The Bank of Japan meeting proceeded as expected with the negative interest rate removed. The main contents are as follows.
〇 Statement
・Unwinding negative interest rates
・Abandonment of YCC
・Abandonment of ETF and J-REIT
・Set the target for the guided relationship between unsecured overnight call rates at 0%–0.1%
・Gradual reduction of purchases of CP and corporate bonds, aiming to end in about one year
・Decided to purchase long-term JGBs in an 8-to-1 ratio
・Excess reserves in current accounts earn 0.1% interest (uniformly)
・If long-term interest rates rise rapidly, regardless of monthly purchase plans, will increase purchases or conduct fixed-rate or common collateral operations (QE maintained)
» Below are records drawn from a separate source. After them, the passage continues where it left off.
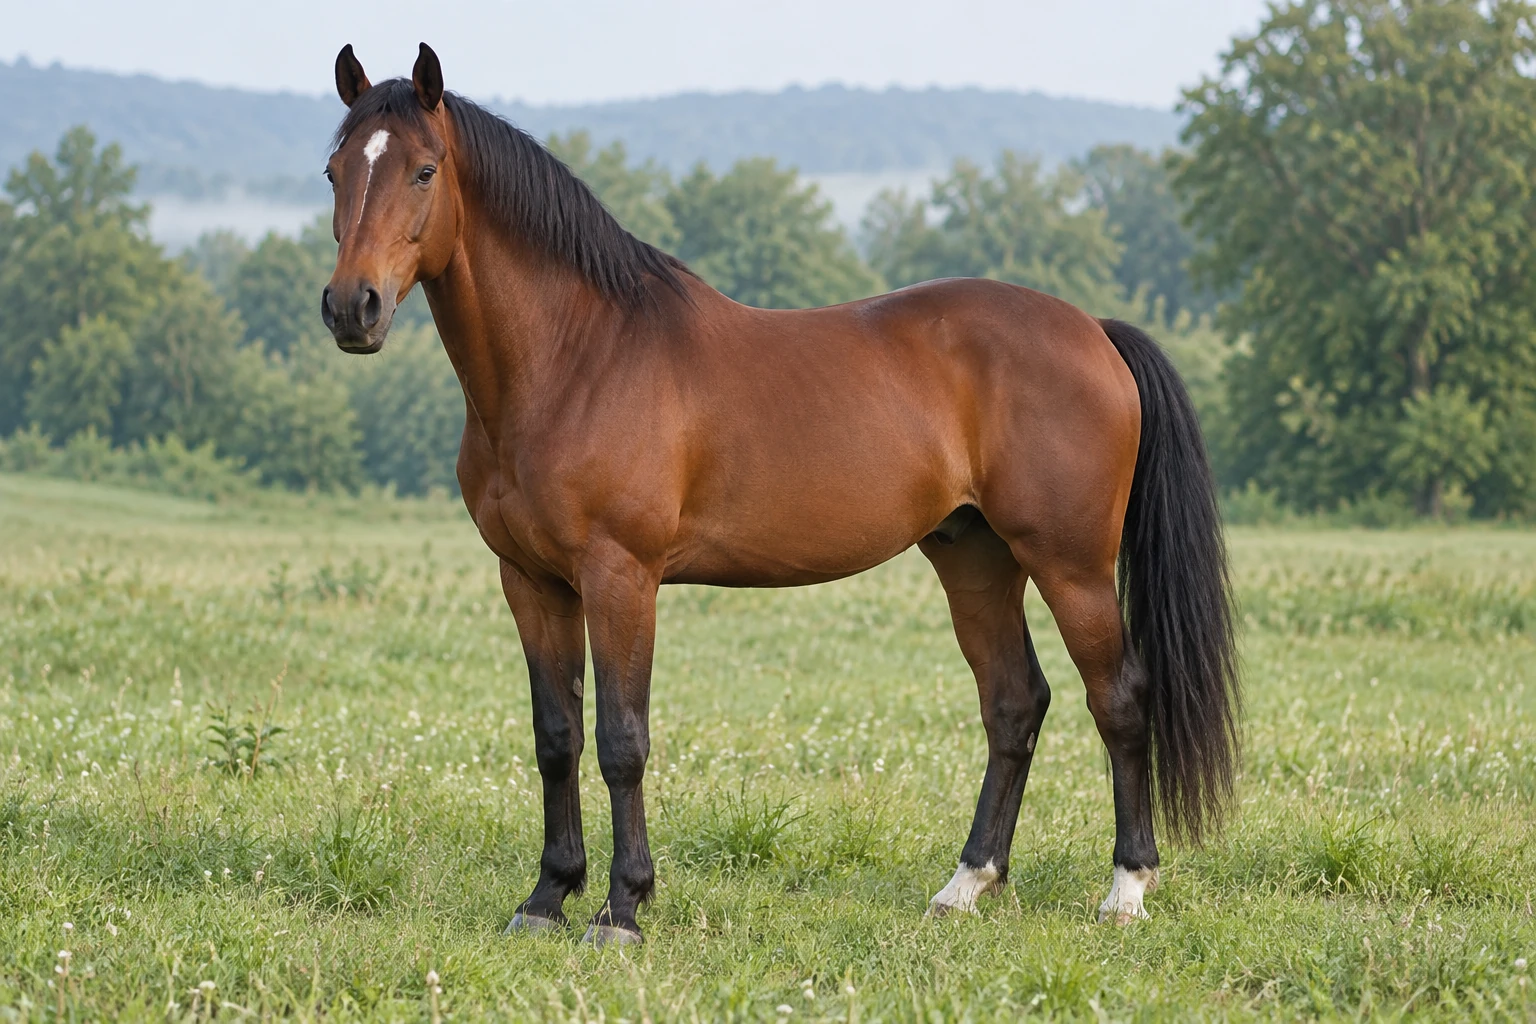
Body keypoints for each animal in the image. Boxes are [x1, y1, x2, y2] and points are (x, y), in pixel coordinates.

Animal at [320, 43, 1239, 946]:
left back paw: (1126, 889)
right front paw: (547, 899)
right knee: (1014, 705)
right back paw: (965, 886)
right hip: (975, 559)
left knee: (1119, 699)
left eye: (425, 171)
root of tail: (1093, 331)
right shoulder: (531, 581)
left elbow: (621, 740)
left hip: (1070, 564)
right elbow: (557, 737)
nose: (351, 308)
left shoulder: (621, 577)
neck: (576, 359)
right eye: (334, 170)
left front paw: (622, 910)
・Believes easing financial conditions will continue for the time being
・Quarterly plan for government bond purchases: for maturities over 3 years up to 5 years or less, four purchases per month, offer range per purchase 3500–5000 billion yen (previously 4 times 3500–7500 billion yen)
・Quarterly plan for government bond purchases: 5 to 10 years, four times a month, offer range per purchase 4000–5500 billion yen (previously 4 times 4000–9000 billion yen)
・Quarterly plan for government bond purchases: over 25 years, twice a month, offer range per purchase 500–1000 billion yen (previously twice 500–3500 billion yen)
・CPI year-on-year is likely to exceed 2% through fiscal year 2024
・Reassessing consumption expenditure and production
〇 President Kuroda remarks
・Continue roughly the same level of government bond purchases as before
・Do not expect a substantial rise in deposit or lending rates due to this policy change
・Main policy tool going forward will be short-term interest rates
・Rise in short-term rates due to policy changes will be limited to about 0.1%
・Future rate-hike path will be determined by prices and economic outlook, selecting an appropriate rate level
・If short-term rates rise, the pace will be modest based on current outlook
・Large-scale asset purchases by the BOJ have been influencing the easing financial environment
・Intend to refrain from using government bond buying operations or balance adjustments as an active monetary policy tool
・Even if rate hikes occur in the future, it will be a gradual process
・After the large-scale easing ends, will consider balance sheet reduction
・Even after this policy change, current real interest rates are well below neutral rates, indicating a clearly accommodative environment
・Based on inflation outlook, the easing monetary environment will continue for the time being
・Inflation expectations have reached a sustainably stable level
・Inflation target is within sight
・There remains distance to the 2% expected inflation rate, so maintaining the accommodative environment remains important
・Evidence of a positive wage-price cycle strengthening has been observed
・In the future, consideration of reducing government bond purchases
・The possibility of achieving the 2% price target is not 100% yet, but increasing
・Further inflation increases are expected to lead to rate hikes
・If inflation outlook overshoots or shows possibility, it could lead to changes in monetary policy
・If core inflation remains below 2%, accommodative monetary environment will continue
・If core inflation rises, the degree of easing will be reduced
They revised unconventional easing measures, but since this had already been fully priced in by leaks, there was no yen buying and easing measures continued, with yen selling accelerating. It is expected to watch wage and inflation trends for now, so there are no yen-buying catalysts for now.
Dollar/yen has reached 150, but while the BOJ still indicates easing, watch whether the Ministry of Finance may intervene verbally. If such extensive easing is followed by intervention, that would be quite extreme...
And today is the much-anticipated FOMC announcement. Please refer to the preview for the main outlook as a guide.
3/16 A whirlwind week for central banks - Market analysis from fundamentals and technicals - Investment Navi+ - A marketplace where global trading methods and tools gather - GogoJungle
U.S. interest rates remained flat after last night’s 20-year Treasury auction performed well, so we are likely to approach FOMC at this level, and whether it moves higher depends on the dot plot.